▸ Written task:
Where in the data below does the word "picture" appear? Copy every line that has it.
------ Recorded data
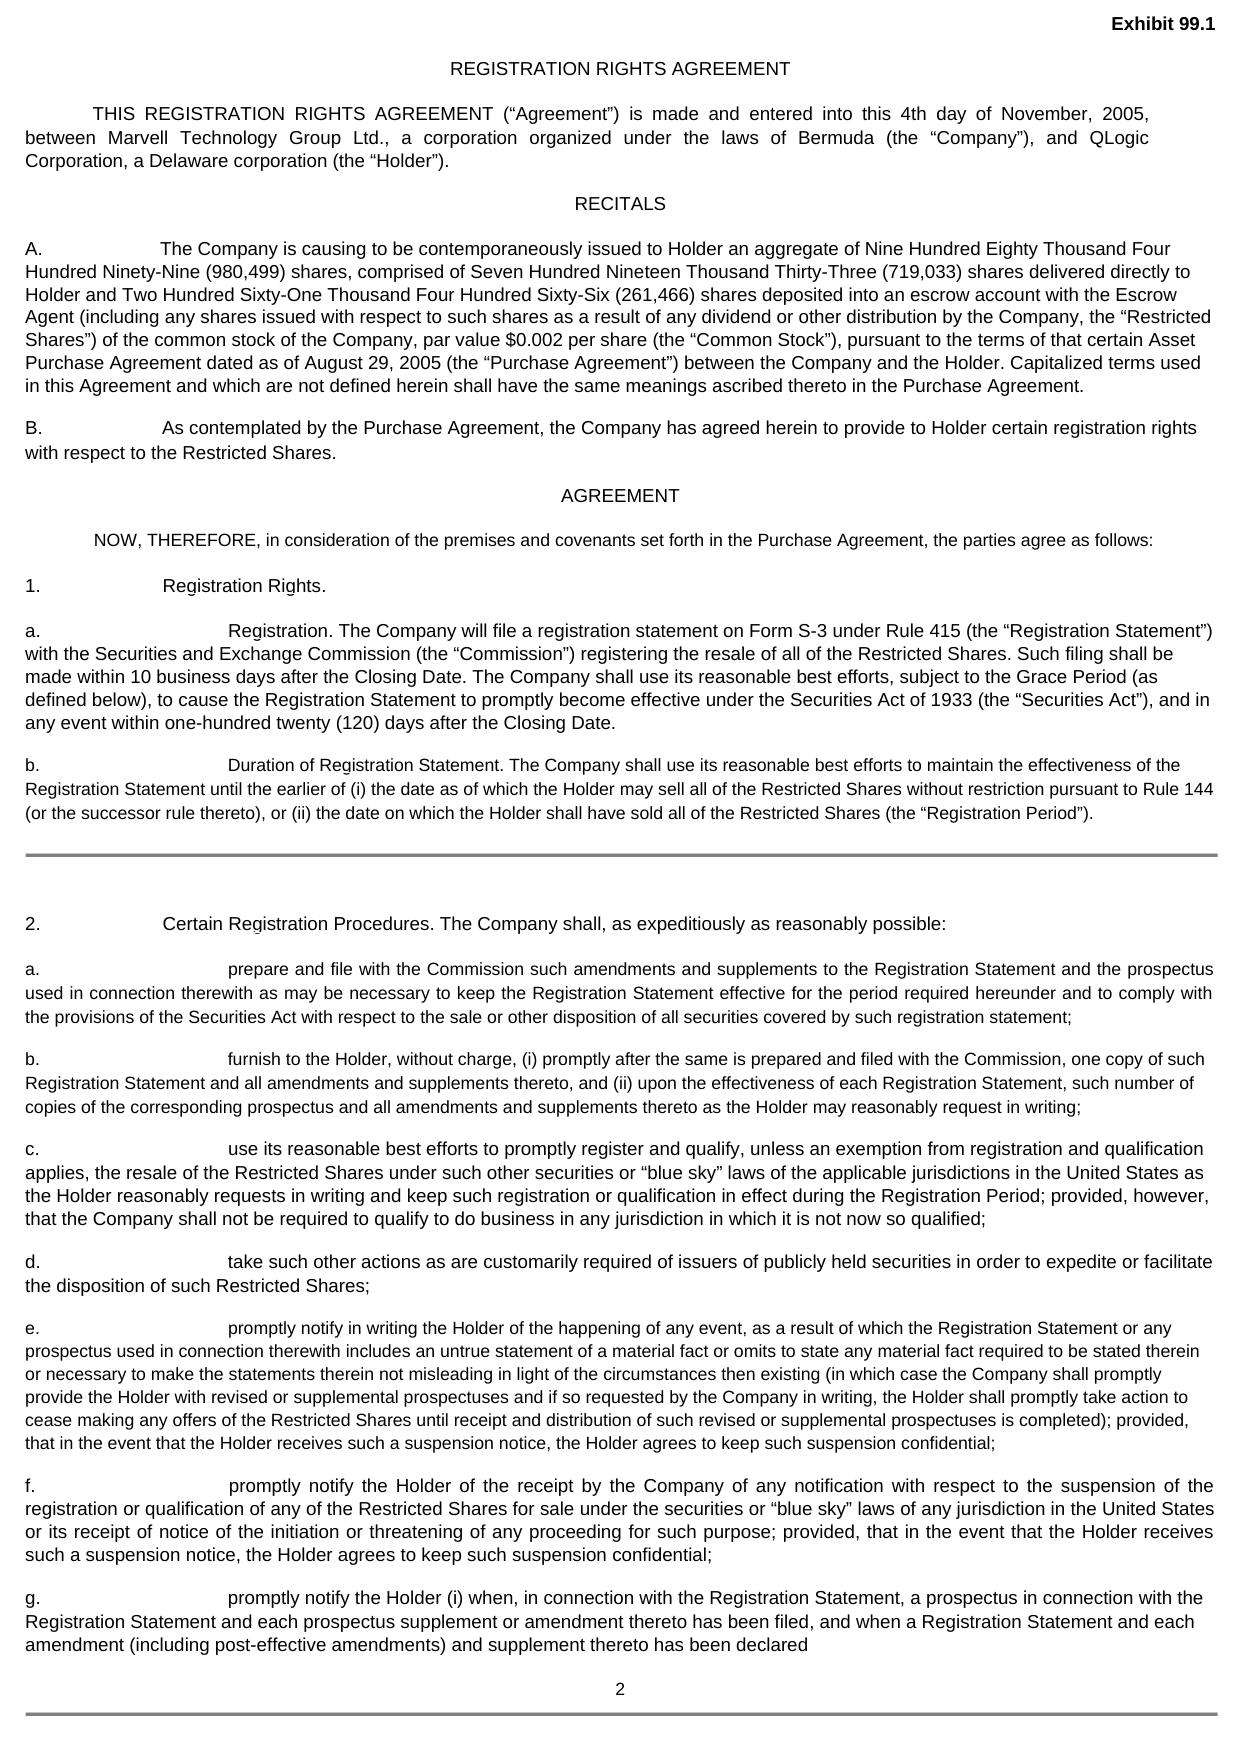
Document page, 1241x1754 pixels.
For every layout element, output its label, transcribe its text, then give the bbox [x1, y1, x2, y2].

list promptly notify the Holder (i) when, in connection with the Registration Statement, a prospectus in connection with the Registration Statement and each prospectus supplement or amendment thereto has been filed, and when a Registration Statement and each amendment (including post-effective amendments) and supplement thereto has been declared [25, 1587, 1215, 1656]
list use its reasonable best efforts to promptly register and qualify, unless an exemption from registration and qualification applies, the resale of the Restricted Shares under such other securities or “blue sky” laws of the applicable jurisdictions in the United States as the Holder reasonably requests in writing and keep such registration or qualification in effect during the Registration Period; provided, however, that the Company shall not be required to qualify to do business in any jurisdiction in which it is not now so qualified; [25, 1138, 1215, 1229]
list Certain Registration Procedures. The Company shall, as expeditiously as reasonably possible: [25, 913, 1215, 935]
list take such other actions as are customarily required of issuers of publicly held securities in order to expedite or facilitate the disposition of such Restricted Shares; [25, 1251, 1215, 1297]
list promptly notify in writing the Holder of the happening of any event, as a result of which the Registration Statement or any prospectus used in connection therewith includes an untrue statement of a material fact or omits to state any material fact required to be stated therein or necessary to make the statements therein not misleading in light of the circumstances then existing (in which case the Company shall promptly provide the Holder with revised or supplemental prospectuses and if so requested by the Company in writing, the Holder shall promptly take action to cease making any offers of the Restricted Shares until receipt and distribution of such revised or supplemental prospectuses is completed); provided, that in the event that the Holder receives such a suspension notice, the Holder agrees to keep such suspension confidential; [25, 1318, 1215, 1453]
list Duration of Registration Statement. The Company shall use its reasonable best efforts to maintain the effectiveness of the Registration Statement until the earlier of (i) the date as of which the Holder may sell all of the Restricted Shares without restriction pursuant to Rule 144 (or the successor rule thereto), or (ii) the date on which the Holder shall have sold all of the Restricted Shares (the “Registration Period”). [25, 754, 1215, 823]
text 2 [25, 1679, 1215, 1699]
list furnish to the Holder, without charge, (i) promptly after the same is prepared and filed with the Commission, one copy of such Registration Statement and all amendments and supplements thereto, and (ii) upon the effectiveness of each Registration Statement, such number of copies of the corresponding prospectus and all amendments and supplements thereto as the Holder may reasonably request in writing; [25, 1048, 1215, 1117]
text REGISTRATION RIGHTS AGREEMENT [25, 58, 1215, 79]
text Exhibit 99.1 [25, 13, 1215, 34]
text THIS REGISTRATION RIGHTS AGREEMENT (“Agreement”) is made and entered into this 4th day of November, 2005, between Marvell Technology Group Ltd., a corporation organized under the laws of Bermuda (the “Company”), and QLogic Corporation, a Delaware corporation (the “Holder”). [25, 103, 1151, 172]
list Registration Rights. [25, 574, 1215, 596]
text RECITALS [25, 193, 1215, 214]
text AGREEMENT [25, 484, 1215, 506]
list promptly notify the Holder of the receipt by the Company of any notification with respect to the suspension of the registration or qualification of any of the Restricted Shares for sale under the securities or “blue sky” laws of any jurisdiction in the United States or its receipt of notice of the initiation or threatening of any proceeding for such purpose; provided, that in the event that the Holder receives such a suspension notice, the Holder agrees to keep such suspension confidential; [25, 1474, 1215, 1566]
list prepare and file with the Commission such amendments and supplements to the Registration Statement and the prospectus used in connection therewith as may be necessary to keep the Registration Statement effective for the period required hereunder and to comply with the provisions of the Securities Act with respect to the sale or other disposition of all securities covered by such registration statement; [25, 958, 1215, 1027]
picture [25, 853, 1218, 857]
text NOW, THEREFORE, in consideration of the premises and covenants set forth in the Purchase Agreement, the parties agree as follows: [94, 529, 1215, 550]
picture [25, 1712, 1218, 1716]
list As contemplated by the Purchase Agreement, the Company has agreed herein to provide to Holder certain registration rights with respect to the Restricted Shares. [25, 417, 1215, 463]
list The Company is causing to be contemporaneously issued to Holder an aggregate of Nine Hundred Eighty Thousand Four Hundred Ninety-Nine (980,499) shares, comprised of Seven Hundred Nineteen Thousand Thirty-Three (719,033) shares delivered directly to Holder and Two Hundred Sixty-One Thousand Four Hundred Sixty-Six (261,466) shares deposited into an escrow account with the Escrow Agent (including any shares issued with respect to such shares as a result of any dividend or other distribution by the Company, the “Restricted Shares”) of the common stock of the Company, par value $0.002 per share (the “Common Stock”), pursuant to the terms of that certain Asset Purchase Agreement dated as of August 29, 2005 (the “Purchase Agreement”) between the Company and the Holder. Capitalized terms used in this Agreement and which are not defined herein shall have the same meanings ascribed thereto in the Purchase Agreement. [25, 238, 1215, 396]
list Registration. The Company will file a registration statement on Form S-3 under Rule 415 (the “Registration Statement”) with the Securities and Exchange Commission (the “Commission”) registering the resale of all of the Restricted Shares. Such filing shall be made within 10 business days after the Closing Date. The Company shall use its reasonable best efforts, subject to the Grace Period (as defined below), to cause the Registration Statement to promptly become effective under the Securities Act of 1933 (the “Securities Act”), and in any event within one-hundred twenty (120) days after the Closing Date. [25, 619, 1215, 733]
------------
▸ Result of this exercise:
picture [25, 853, 1218, 857]
picture [25, 1712, 1218, 1716]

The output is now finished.